_What to work on_
Search the entries below for the word "down", then copy each line in which it is found.

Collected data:

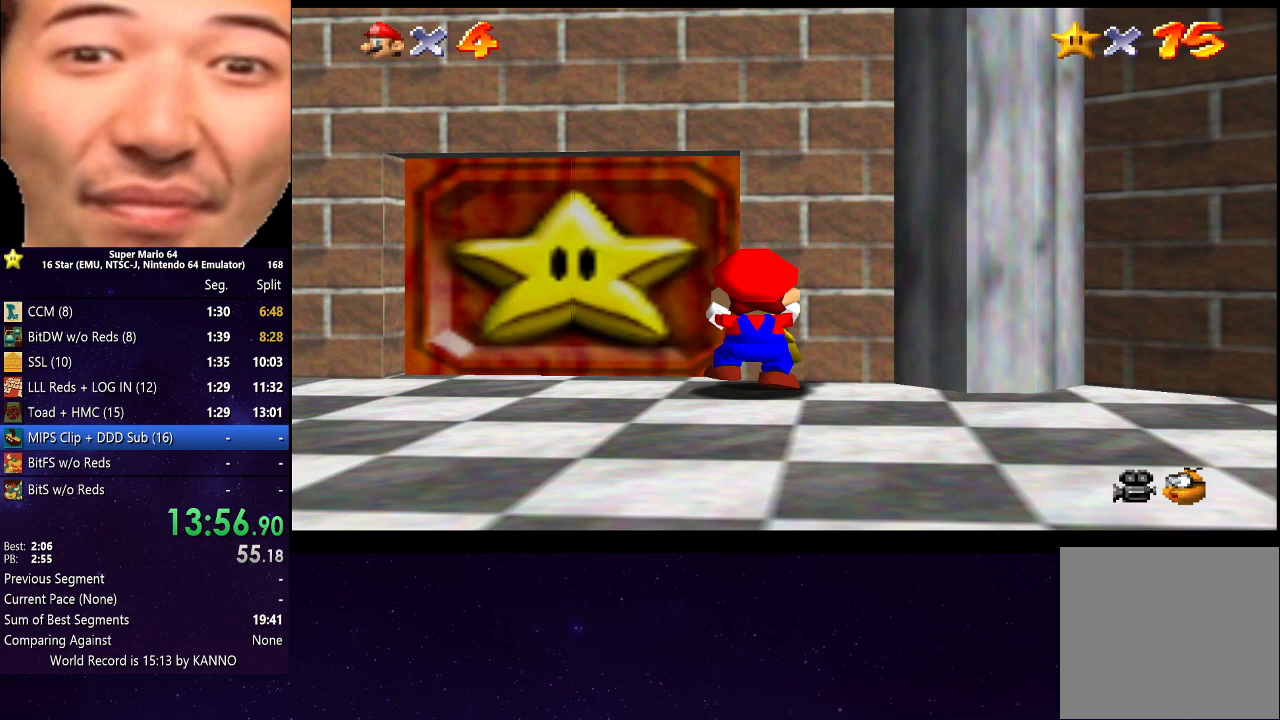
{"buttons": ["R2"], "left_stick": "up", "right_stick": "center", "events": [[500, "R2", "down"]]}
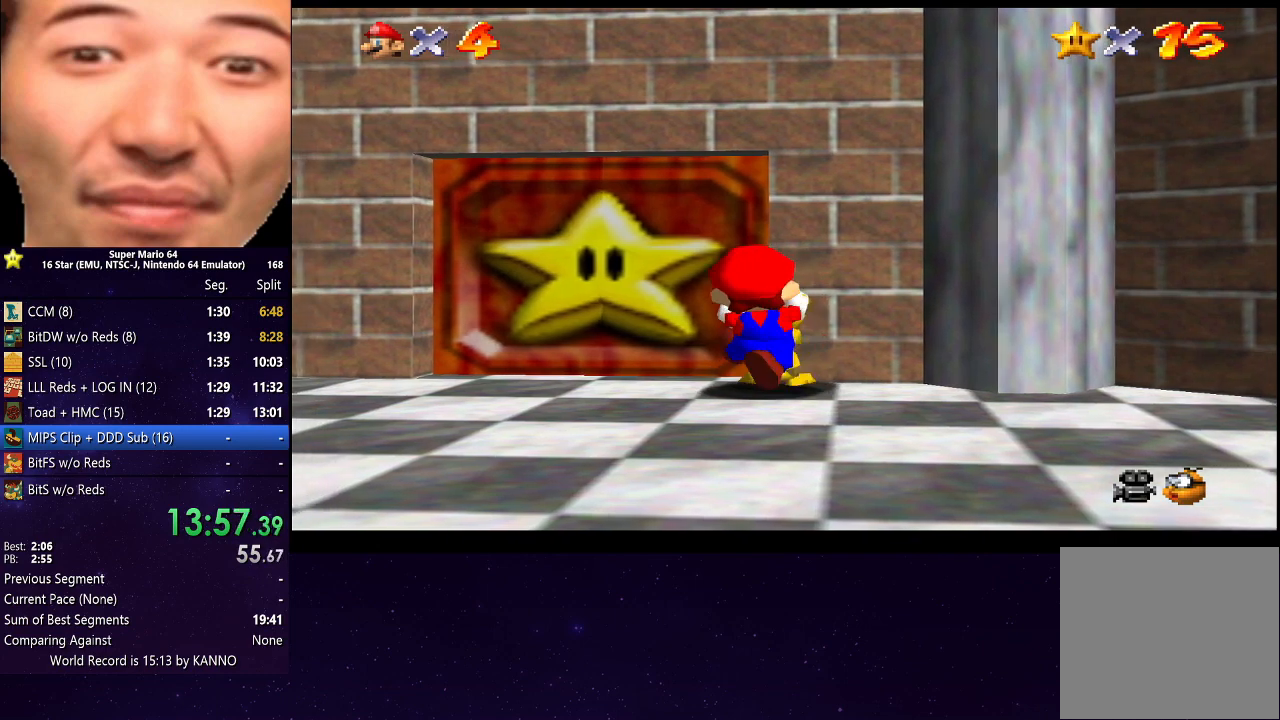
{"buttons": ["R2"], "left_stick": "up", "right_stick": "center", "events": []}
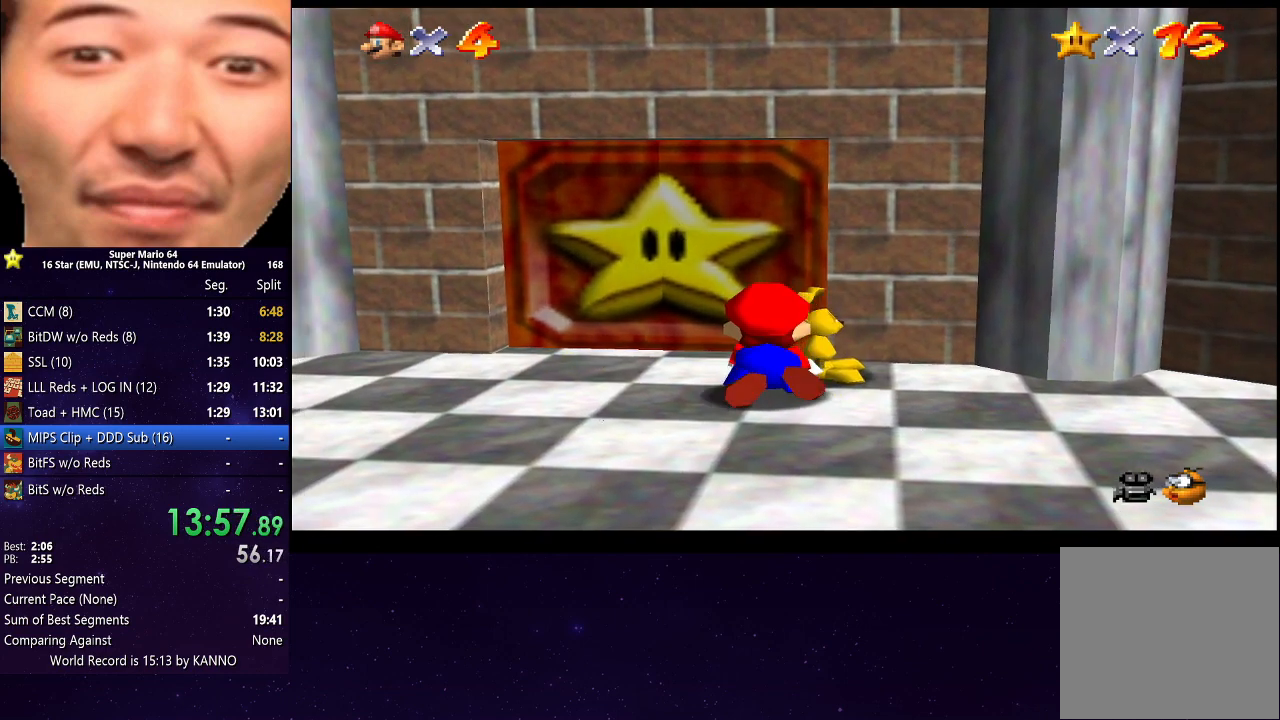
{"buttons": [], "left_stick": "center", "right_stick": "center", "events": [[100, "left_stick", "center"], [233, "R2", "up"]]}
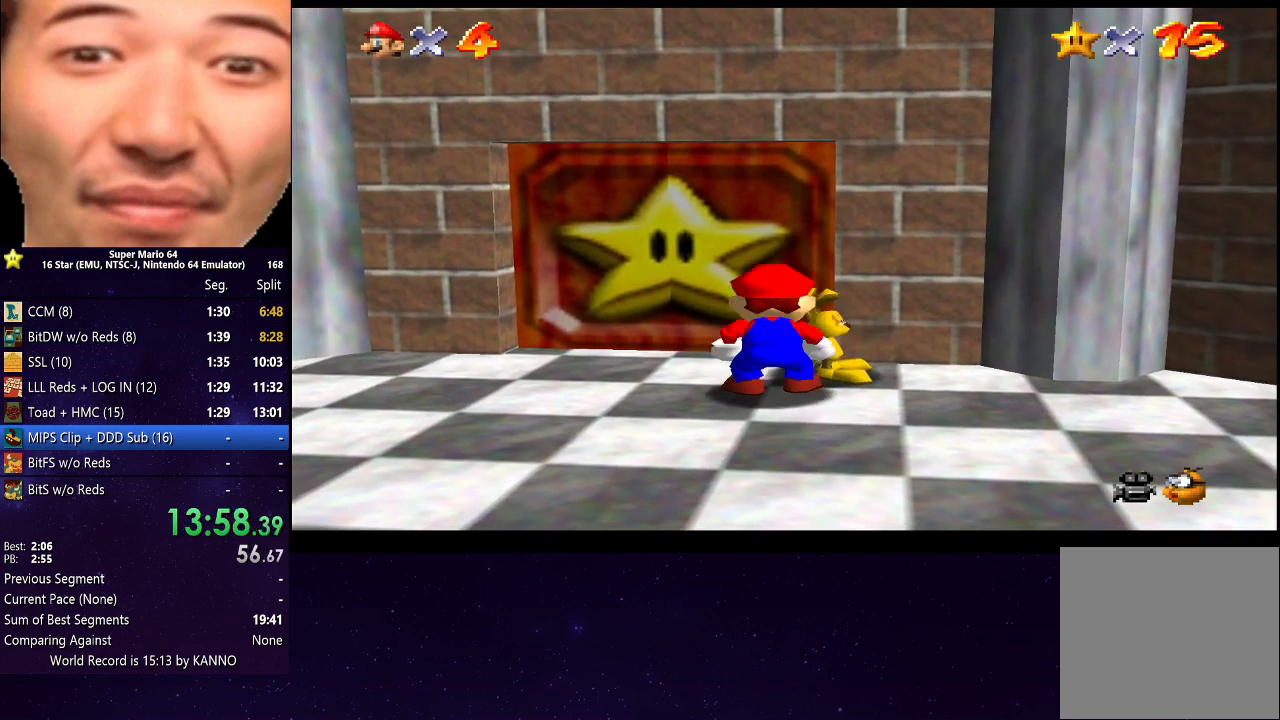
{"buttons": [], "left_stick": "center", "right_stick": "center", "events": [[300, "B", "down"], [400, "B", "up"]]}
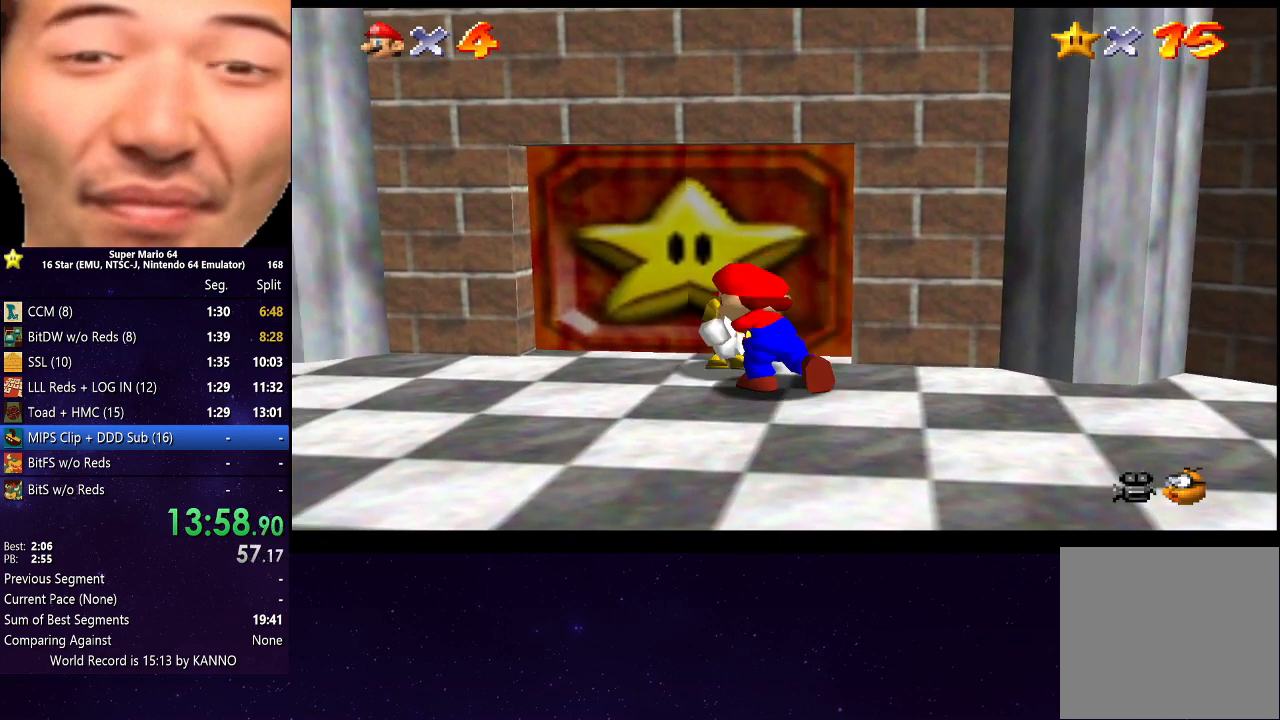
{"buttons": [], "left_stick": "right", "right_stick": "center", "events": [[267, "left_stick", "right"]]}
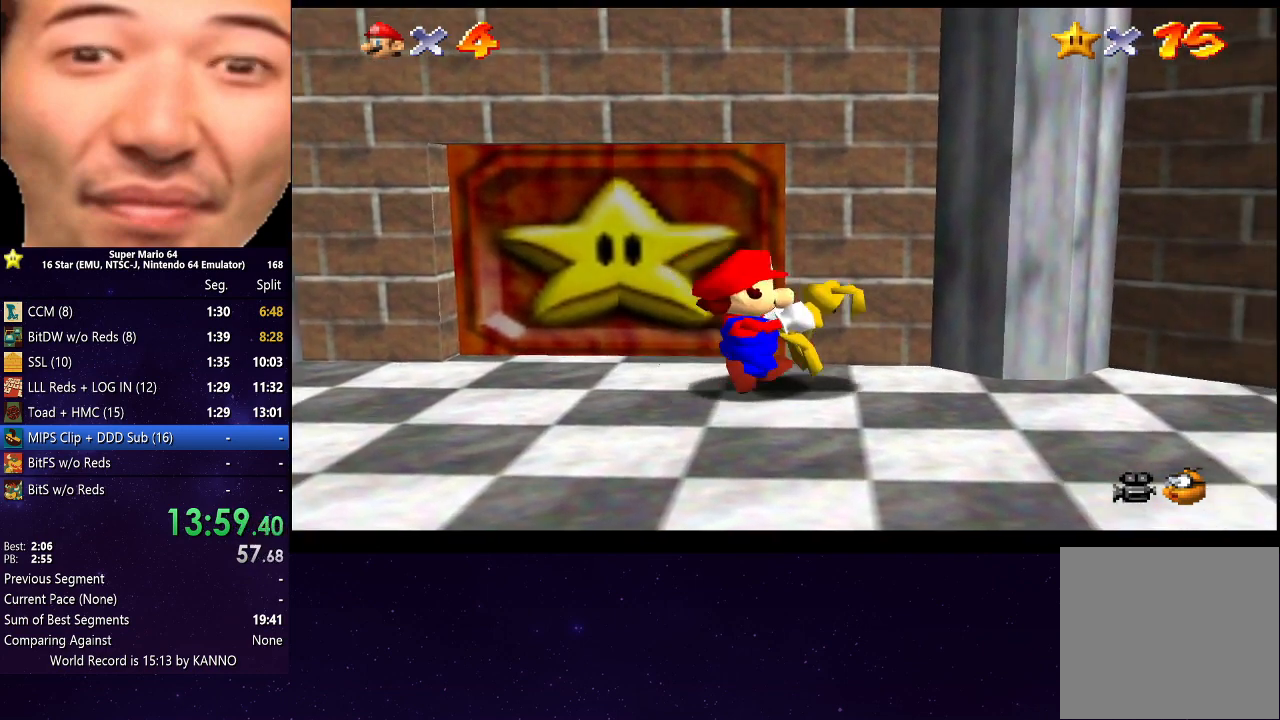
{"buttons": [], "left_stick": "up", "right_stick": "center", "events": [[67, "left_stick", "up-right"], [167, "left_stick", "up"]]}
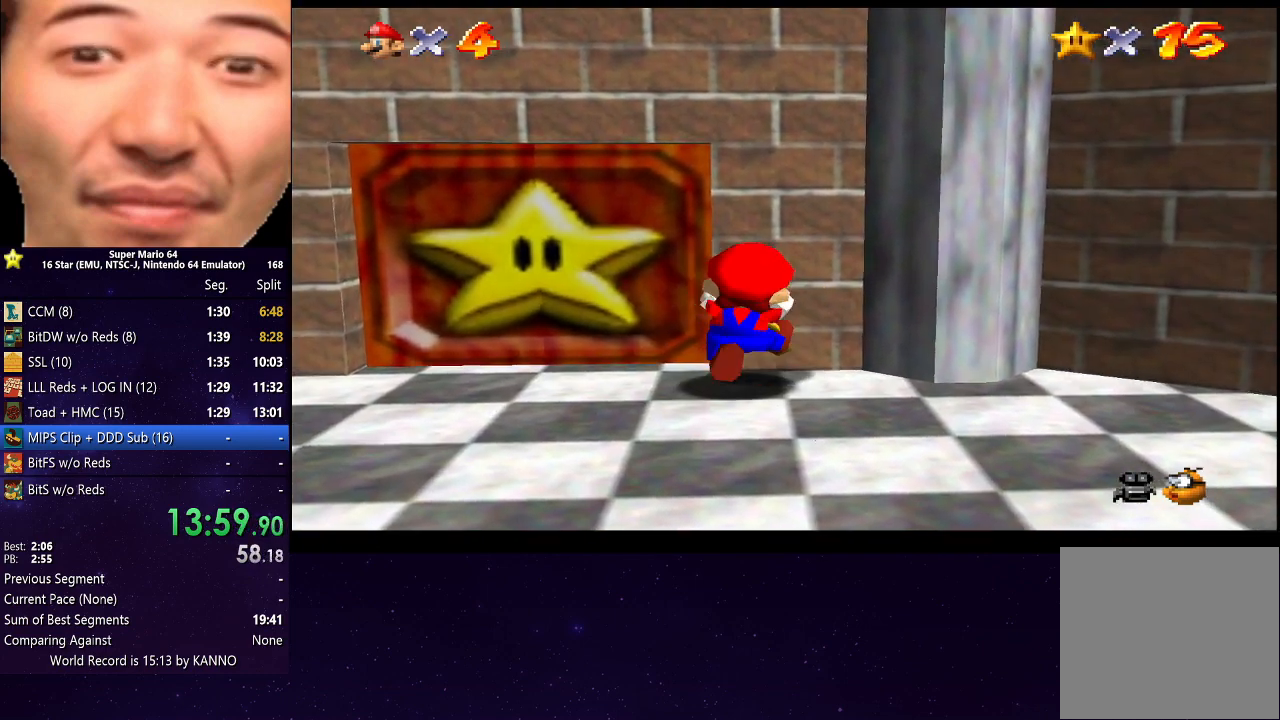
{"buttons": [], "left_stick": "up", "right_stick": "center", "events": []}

_Completed exercise_
{"buttons": ["R2"], "left_stick": "up", "right_stick": "center", "events": [[500, "R2", "down"]]}
{"buttons": [], "left_stick": "center", "right_stick": "center", "events": [[300, "B", "down"], [400, "B", "up"]]}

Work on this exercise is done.